*What this exercise asks:*
1) In the text on the 1989 Maine Black Bears football team, who was the offensive coordinator?
2) Rewrite the part of the 1989 Maine football text that opens with the words containing "NCAA Division I-AA First" and closes with "Cosgrove (1st season)", replacing "Southwest Missouri State" with "SMSU".

Yankee Conference co-champion

NCAA Division I-AA First Round, L 35–38 at Southwest Missouri State
- Conference: Yankee Conference
- Record: 9–3 (6–2 Yankee)
- Head coach: Tom Lichtenberg (1st season);
- Offensive coordinator: Jack Cosgrove (1st season)
- Defensive coordinator: Mike Kolakowski (1st season)
- Captains: Scott Hough; John Gibson;
- Home stadium: Alumni Field

= 1989 Maine Black Bears football team =

American college football season

The 1989 Maine Black Bears football team was an American football team that represented the University of Maine as a member of the Yankee Conference during the 1989 NCAA Division I-AA football season. In their first and only season under head coach Tom Lichtenberg, the Black Bears compiled a 9–3 record (6–2 against conference opponents), tied for the Yankee Conference championship, and lost to 1989 Southwest Missouri State Bears football team in the first round of the NCAA Division I-AA Football Championship playoffs. Scott Hough and John Gibson were the team captains.

*Supplied material:*
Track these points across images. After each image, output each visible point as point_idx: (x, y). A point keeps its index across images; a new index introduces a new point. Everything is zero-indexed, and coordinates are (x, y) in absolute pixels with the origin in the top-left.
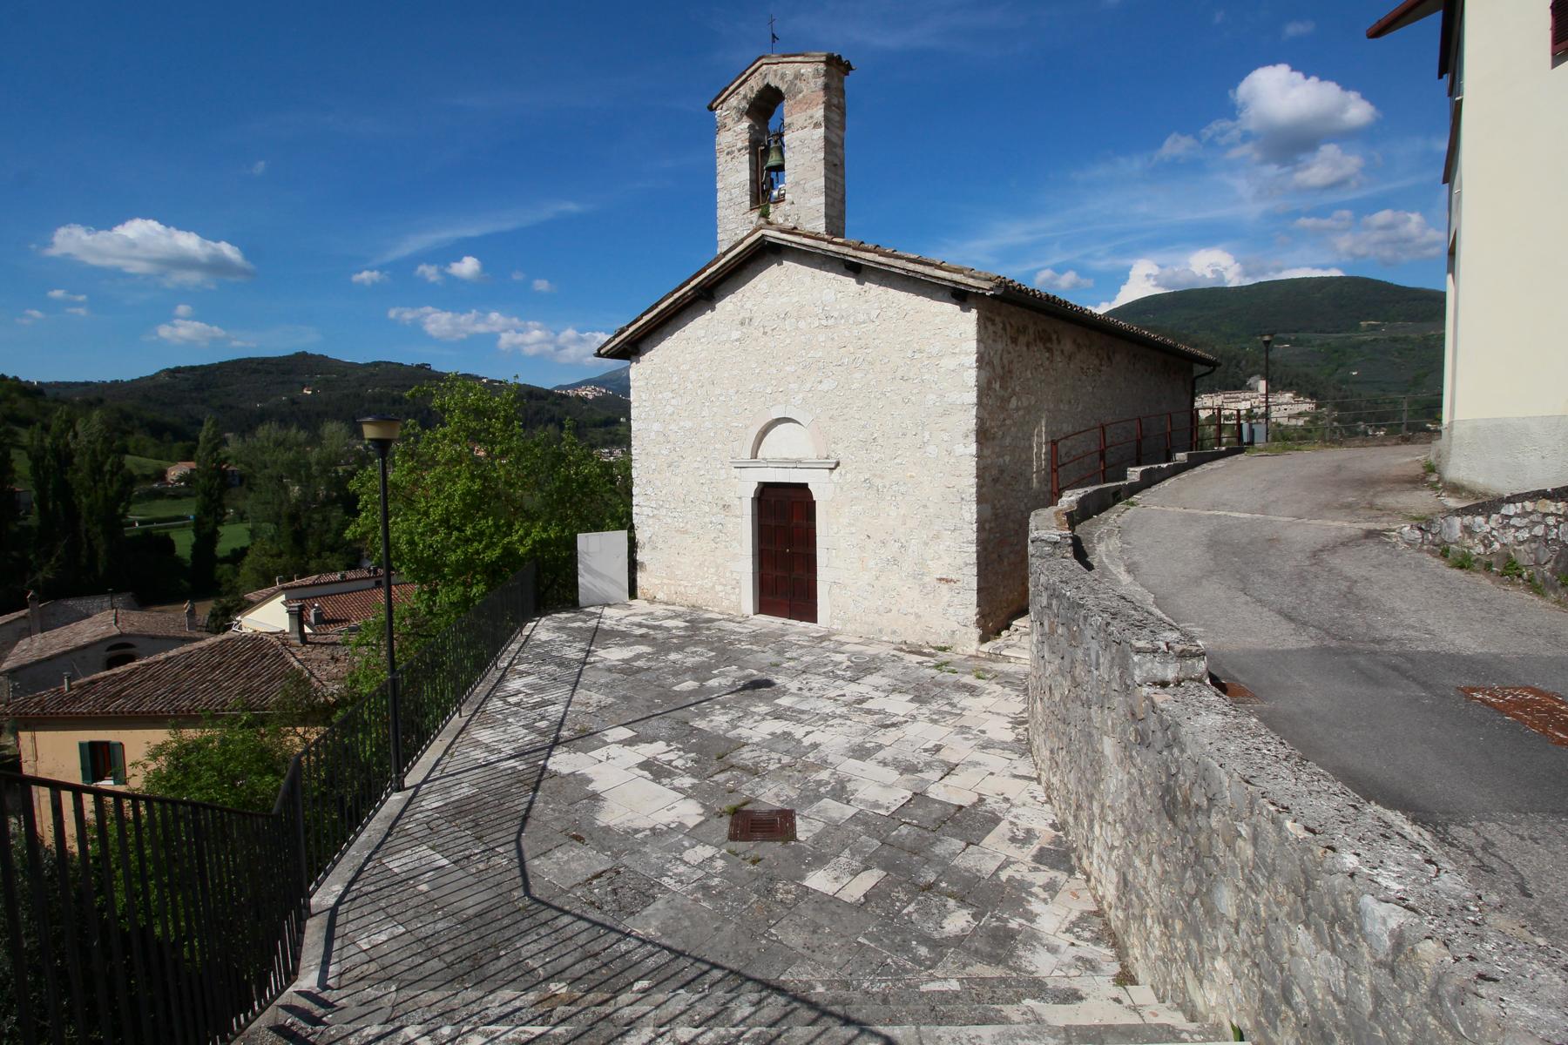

*Results by task:*
1) Jack Cosgrove

2)
NCAA Division I-AA First Round, L 35–38 at SMSU
- Conference: Yankee Conference
- Record: 9–3 (6–2 Yankee)
- Head coach: Tom Lichtenberg (1st season);
- Offensive coordinator: Jack Cosgrove (1st season)